Considered collectively, these barriers have led to significant gaps in access to palliative care that continue to impact adversely on individual families and patients. Thus, for example, there are still patients who die with unnecessary pain and with distressing and poorly controlled symptoms. Moreover, overtreatment and fragmented care are still realities in New Zealand. At the same time many families are unable to access effective palliative care, not just in rural areas but also in towns and cities including some major hospitals.

In addition, as we become more fragmented as a society, our sources of meaning also become more fragmented. This contributes to the tendency amongst many New Zealanders to shy away from topics such as suffering and death. In these circumstances one can readily understand why so many conversations about ethical values and end of life care are so one dimensional. It is also understandable why certain people are keen to advocate for the premature death of the suffering patient; the wish to take control of death through euthanasia paradoxically appears as part of the denial of death that characterises many western societies.

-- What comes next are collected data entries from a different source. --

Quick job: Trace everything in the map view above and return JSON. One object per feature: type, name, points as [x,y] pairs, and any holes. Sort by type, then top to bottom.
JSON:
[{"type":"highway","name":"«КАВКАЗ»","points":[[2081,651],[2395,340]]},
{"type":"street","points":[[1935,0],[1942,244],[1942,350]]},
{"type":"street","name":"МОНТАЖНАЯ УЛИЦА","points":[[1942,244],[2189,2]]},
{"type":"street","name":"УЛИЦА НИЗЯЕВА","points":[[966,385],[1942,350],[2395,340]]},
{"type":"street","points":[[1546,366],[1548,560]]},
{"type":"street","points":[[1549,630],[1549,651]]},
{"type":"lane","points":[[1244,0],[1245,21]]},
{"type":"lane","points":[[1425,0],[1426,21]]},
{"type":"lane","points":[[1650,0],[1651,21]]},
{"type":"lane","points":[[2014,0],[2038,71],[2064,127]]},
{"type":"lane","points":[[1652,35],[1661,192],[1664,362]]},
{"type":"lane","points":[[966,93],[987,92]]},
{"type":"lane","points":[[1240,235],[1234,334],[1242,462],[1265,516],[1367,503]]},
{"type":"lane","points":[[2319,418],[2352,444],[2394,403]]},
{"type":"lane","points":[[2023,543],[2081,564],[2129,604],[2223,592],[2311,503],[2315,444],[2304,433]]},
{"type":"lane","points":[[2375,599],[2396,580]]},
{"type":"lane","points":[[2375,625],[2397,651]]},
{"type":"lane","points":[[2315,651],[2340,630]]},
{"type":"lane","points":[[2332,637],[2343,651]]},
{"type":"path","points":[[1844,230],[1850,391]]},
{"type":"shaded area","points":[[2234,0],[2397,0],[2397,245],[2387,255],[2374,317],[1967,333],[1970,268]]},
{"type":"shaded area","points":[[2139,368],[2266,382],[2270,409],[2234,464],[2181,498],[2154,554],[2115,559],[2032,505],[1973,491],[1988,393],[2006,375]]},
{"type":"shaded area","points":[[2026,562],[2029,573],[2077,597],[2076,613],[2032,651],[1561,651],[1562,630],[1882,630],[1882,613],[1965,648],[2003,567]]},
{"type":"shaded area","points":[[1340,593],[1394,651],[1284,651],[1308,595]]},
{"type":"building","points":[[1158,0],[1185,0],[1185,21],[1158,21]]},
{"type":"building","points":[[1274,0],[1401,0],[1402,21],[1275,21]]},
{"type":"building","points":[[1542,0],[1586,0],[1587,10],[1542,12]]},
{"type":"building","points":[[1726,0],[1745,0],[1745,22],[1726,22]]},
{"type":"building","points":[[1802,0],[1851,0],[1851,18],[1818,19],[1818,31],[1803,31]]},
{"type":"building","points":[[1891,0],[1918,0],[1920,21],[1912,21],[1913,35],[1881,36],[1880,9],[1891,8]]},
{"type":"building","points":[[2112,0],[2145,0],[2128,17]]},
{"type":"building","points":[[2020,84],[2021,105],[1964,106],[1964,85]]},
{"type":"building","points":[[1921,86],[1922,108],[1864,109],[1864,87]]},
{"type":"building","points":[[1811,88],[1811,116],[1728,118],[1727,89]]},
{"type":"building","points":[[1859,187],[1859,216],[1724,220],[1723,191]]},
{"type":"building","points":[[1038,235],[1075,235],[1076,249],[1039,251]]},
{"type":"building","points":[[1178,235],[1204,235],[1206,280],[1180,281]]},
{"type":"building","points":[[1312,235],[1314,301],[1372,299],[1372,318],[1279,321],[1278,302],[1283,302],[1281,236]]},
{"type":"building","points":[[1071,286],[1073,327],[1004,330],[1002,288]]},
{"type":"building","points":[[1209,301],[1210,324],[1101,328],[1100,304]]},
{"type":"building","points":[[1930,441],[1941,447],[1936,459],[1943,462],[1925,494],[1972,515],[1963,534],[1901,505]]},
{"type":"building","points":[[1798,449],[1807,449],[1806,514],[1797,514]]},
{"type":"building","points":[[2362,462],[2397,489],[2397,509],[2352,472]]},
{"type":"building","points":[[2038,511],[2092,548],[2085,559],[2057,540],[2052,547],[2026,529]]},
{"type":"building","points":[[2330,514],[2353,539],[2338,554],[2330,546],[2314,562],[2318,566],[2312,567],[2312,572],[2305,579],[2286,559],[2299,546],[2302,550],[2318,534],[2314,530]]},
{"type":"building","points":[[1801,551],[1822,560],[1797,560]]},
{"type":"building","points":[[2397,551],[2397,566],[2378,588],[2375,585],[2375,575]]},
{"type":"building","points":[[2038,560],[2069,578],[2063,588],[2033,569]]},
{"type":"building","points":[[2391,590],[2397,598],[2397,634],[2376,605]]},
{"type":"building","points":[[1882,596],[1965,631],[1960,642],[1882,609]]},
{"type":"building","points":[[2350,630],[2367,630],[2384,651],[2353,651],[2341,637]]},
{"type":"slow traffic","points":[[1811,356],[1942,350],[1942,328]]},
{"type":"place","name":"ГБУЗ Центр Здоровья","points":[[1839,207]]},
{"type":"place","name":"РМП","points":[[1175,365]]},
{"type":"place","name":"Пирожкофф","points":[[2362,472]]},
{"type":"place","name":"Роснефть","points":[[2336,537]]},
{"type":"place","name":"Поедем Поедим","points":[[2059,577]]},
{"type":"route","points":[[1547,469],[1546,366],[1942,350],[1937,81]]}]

To reiterate, the point is not that the philosophy of palliative and hospice care is deficient. The point is that we are currently falling short of the ideal in the implementation of the philosophy with the result that patients and families suffer needlessly. When a family or patient has a negative experience this can profoundly affect their views about end of life care. This potentially provides, I believe, a further impetus in the push for euthanasia.

The seminars are a wonderful sign of hope because they are helping to reduce the gap between the theory and delivery of palliative care. I have been privileged to witness this difference both for patients and their families. How we 'mind the gap' in end of life care is critical to our nation's wellbeing.

Unfortunately I still hear too many 'horror stories' relating to end of life care in New Zealand. It would be tragically ironic if, in our time, the push for euthanasia and/or physician assisted suicide was to gather force, one horror story at a time, in the same way that the excellence of palliative care in New Zealand has been built one patient and family at a time.

Rev Michael McCabe PhD was the Facilitator for the Changing Minds Seminar.